━━━ THE INPUT

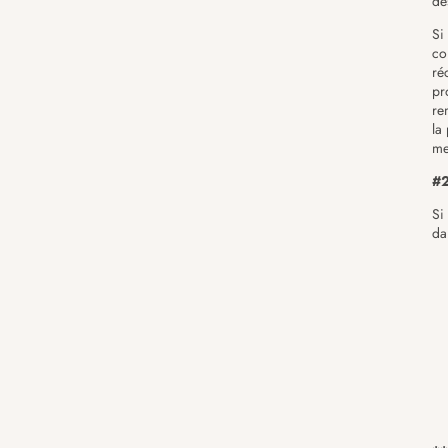
de
Si
co
ré
pr
re
la
me
#2
Si
da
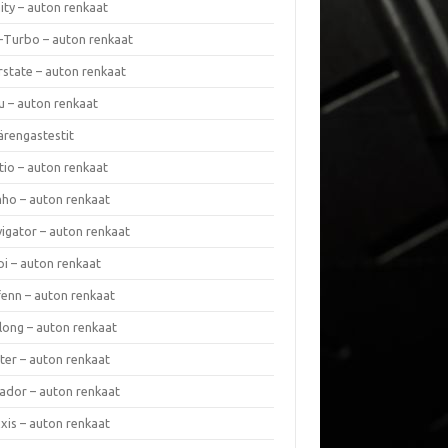
nity – auton renkaat
a-Turbo – auton renkaat
rstate – auton renkaat
u – auton renkaat
ärengastestit
tio – auton renkaat
ho – auton renkaat
vigator – auton renkaat
pi – auton renkaat
fenn – auton renkaat
long – auton renkaat
ter – auton renkaat
ador – auton renkaat
xis – auton renkaat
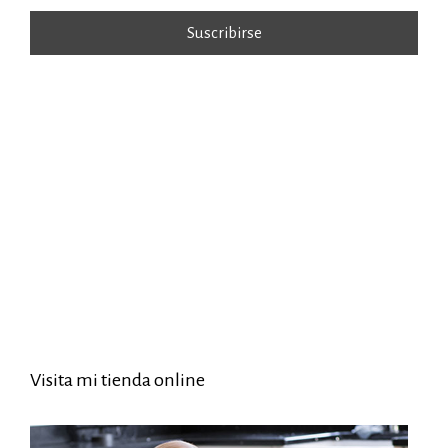
Visita mi tienda online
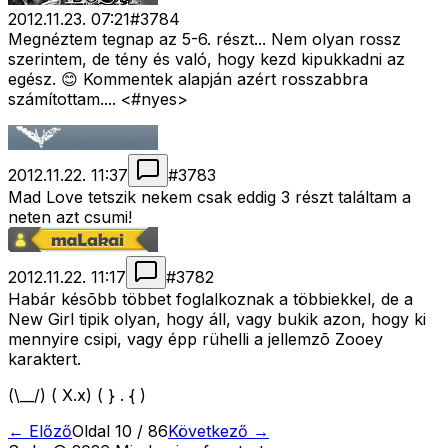
2012.11.23. 07:21
#
3784
Megnéztem tegnap az 5-6. részt... Nem olyan rossz
szerintem, de tény és való, hogy kezd kipukkadni az
egész. 😊 Kommentek alapján azért rosszabbra
számítottam.... <#nyes>
2012.11.22. 11:37
#
3783
Mad Love tetszik nekem csak eddig 3 részt találtam a
neten azt csumi!
2012.11.22. 11:17
#
3782
Habár késõbb többet foglalkoznak a többiekkel, de a
New Girl tipik olyan, hogy áll, vagy bukik azon, hogy ki
mennyire csipi, vagy épp rühelli a jellemzõ Zooey
karaktert.
(\__/) ( X.x) ( } . { )
← Előző
Oldal
10
/
86
Következő →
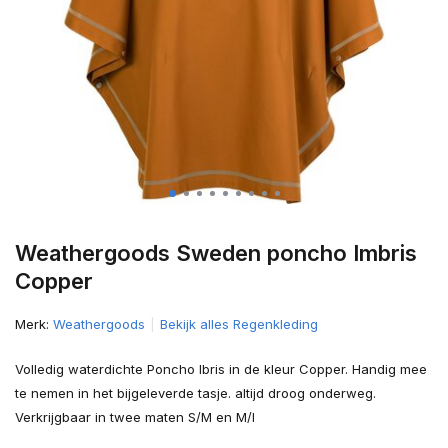
Weathergoods Sweden poncho Imbris
Copper
Merk:
Weathergoods
Bekijk alles Regenkleding
Volledig waterdichte Poncho Ibris in de kleur Copper. Handig mee
te nemen in het bijgeleverde tasje. altijd droog onderweg.
Verkrijgbaar in twee maten S/M en M/l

━━━━━━

**PROMPT**
Print nothing but the lines above starting with the line that contains "tio – auton renkaat" and going on through the line that contains "mennyire csipi, vagy". Leave out the pictures.

**RESULT**
tio – auton renkaat
ho – auton renkaat
vigator – auton renkaat
pi – auton renkaat
fenn – auton renkaat
long – auton renkaat
ter – auton renkaat
ador – auton renkaat
xis – auton renkaat
Visita mi tienda online
2012.11.23. 07:21
#
3784
Megnéztem tegnap az 5-6. részt... Nem olyan rossz
szerintem, de tény és való, hogy kezd kipukkadni az
egész. 😊 Kommentek alapján azért rosszabbra
számítottam.... <#nyes>
2012.11.22. 11:37
#
3783
Mad Love tetszik nekem csak eddig 3 részt találtam a
neten azt csumi!
2012.11.22. 11:17
#
3782
Habár késõbb többet foglalkoznak a többiekkel, de a
New Girl tipik olyan, hogy áll, vagy bukik azon, hogy ki
mennyire csipi, vagy épp rühelli a jellemzõ Zooey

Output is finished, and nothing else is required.